The Brocken Spectre
Most air travelers have observed glories in the vicinity of their aircraft's shadow on the clouds below. The glory is a part of a phenomenon familiar to mountaineers who know it as the Brocken Spectre.
According to legend, the name came from the unhappy circumstance of a climber on northern Germany's highest mountain, the Brocken. Working his way across a narrow precipice, the climber was startled by the sudden appearance in the nearby mists of a human figure with a ring of light around its head. Frightened, the climber fell to his death. If this event really took place, it was the climber's own shadow that he saw, and the ring of light was his own "glory" ring.
Two requirements must be met if one is to see her or his own glory. One must look exactly in the anti-solar direction and there must be many water droplets in the region where the glory is to appear. Since the shadow of one's own head appears only in the anti-solar direction, it makes sense that the glory ring will always be in the vicinity of the head's shadow.
Glories are common in high-latitude regions where the low sun angle allows a person to easily come between the sun and a fog or cloud bank. But glories are most easily seen when one is riding on the shadow side of an aircraft above the clouds. The clouds below provide the necessary water droplets.

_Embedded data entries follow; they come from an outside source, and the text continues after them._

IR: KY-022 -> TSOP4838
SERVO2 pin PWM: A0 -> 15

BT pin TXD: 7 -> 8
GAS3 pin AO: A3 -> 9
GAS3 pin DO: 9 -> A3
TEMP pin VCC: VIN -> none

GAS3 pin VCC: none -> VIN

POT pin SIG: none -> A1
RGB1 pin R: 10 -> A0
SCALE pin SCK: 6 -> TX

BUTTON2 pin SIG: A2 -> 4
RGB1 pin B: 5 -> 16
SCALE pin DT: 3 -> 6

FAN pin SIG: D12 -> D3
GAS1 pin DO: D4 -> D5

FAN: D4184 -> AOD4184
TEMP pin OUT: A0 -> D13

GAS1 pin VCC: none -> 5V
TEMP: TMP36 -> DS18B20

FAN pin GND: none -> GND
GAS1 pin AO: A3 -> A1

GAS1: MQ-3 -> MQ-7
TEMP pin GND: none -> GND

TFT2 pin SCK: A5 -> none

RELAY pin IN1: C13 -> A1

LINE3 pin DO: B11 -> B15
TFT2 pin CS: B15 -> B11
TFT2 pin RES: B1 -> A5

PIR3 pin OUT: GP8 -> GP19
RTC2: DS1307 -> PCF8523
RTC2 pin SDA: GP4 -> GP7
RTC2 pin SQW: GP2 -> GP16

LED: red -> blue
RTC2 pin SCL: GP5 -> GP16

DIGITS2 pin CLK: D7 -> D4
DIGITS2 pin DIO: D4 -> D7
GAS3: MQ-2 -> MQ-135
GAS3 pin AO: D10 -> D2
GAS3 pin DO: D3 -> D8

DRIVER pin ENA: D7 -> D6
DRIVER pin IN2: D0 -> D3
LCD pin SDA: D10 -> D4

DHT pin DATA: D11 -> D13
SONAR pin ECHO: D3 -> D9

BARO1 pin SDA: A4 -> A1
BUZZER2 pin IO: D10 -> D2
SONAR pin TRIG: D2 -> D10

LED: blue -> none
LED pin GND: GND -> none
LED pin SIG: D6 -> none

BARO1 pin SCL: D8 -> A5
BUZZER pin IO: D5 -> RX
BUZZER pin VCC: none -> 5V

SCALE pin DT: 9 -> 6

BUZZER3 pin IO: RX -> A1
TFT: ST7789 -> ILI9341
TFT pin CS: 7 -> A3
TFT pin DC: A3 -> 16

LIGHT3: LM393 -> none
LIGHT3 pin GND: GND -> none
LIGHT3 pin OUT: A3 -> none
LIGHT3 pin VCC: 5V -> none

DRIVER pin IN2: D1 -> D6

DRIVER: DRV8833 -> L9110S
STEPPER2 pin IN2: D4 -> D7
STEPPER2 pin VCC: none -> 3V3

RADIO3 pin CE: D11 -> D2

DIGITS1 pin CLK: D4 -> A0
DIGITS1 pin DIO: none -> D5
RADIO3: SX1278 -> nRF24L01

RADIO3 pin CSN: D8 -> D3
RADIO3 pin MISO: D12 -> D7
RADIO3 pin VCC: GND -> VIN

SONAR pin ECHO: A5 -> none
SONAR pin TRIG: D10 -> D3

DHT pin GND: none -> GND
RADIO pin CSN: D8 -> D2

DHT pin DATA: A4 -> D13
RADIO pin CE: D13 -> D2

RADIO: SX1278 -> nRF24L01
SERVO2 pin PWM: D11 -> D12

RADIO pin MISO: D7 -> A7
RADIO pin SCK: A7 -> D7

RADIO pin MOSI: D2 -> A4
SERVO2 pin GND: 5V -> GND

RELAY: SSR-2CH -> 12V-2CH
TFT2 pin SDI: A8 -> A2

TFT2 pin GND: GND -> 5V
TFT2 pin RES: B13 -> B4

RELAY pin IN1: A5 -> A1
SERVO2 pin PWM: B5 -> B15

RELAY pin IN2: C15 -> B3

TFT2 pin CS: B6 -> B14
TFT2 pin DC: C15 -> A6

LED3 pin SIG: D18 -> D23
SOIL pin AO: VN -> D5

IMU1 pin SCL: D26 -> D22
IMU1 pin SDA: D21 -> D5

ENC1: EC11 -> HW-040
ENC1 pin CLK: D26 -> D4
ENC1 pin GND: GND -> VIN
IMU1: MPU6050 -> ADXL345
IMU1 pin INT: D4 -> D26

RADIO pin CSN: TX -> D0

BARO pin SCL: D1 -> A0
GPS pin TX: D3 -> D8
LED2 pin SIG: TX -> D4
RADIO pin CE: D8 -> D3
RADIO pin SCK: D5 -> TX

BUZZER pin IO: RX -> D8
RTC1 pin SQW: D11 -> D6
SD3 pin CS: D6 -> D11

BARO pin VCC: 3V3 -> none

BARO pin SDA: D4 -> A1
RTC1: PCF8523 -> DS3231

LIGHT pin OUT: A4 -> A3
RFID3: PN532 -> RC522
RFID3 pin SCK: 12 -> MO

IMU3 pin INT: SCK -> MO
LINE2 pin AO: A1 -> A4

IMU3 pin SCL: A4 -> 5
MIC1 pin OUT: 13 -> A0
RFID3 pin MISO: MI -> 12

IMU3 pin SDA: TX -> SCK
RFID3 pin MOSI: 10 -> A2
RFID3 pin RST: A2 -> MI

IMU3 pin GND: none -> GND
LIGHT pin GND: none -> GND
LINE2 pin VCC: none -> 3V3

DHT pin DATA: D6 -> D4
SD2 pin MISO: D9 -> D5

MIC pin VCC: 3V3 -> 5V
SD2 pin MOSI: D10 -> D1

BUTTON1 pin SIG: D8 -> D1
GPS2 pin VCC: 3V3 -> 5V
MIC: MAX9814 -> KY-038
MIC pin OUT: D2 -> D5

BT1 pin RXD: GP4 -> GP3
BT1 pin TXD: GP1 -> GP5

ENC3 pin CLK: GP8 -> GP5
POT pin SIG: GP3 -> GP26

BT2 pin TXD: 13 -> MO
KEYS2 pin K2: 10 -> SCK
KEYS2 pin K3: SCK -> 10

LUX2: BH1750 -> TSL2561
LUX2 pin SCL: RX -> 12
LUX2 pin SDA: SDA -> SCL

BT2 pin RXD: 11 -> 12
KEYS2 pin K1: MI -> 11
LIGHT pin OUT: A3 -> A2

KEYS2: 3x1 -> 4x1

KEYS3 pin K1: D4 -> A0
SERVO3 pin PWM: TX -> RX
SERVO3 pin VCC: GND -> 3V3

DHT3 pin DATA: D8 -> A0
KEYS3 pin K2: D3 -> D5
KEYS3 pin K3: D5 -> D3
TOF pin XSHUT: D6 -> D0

The glory ring is caused by the phenomenon called diffraction. Sunlight penetrates individual water droplets, be they in rain, fog or clouds, and reflects off the back sides of the droplets. Some of the light emerges from the droplet to come back essentially toward the sun. But the sunlight coming back toward the sun from the different raindrops interferes with itself to create circular zones of darkness and brightness. The diameter of the zone for each color of light is different. Consequently, the glory an airplane passenger sees always is red on the outside, just as is a primary rainbow. If more than one glory is seen, the color pattern repeats, red always being outermost.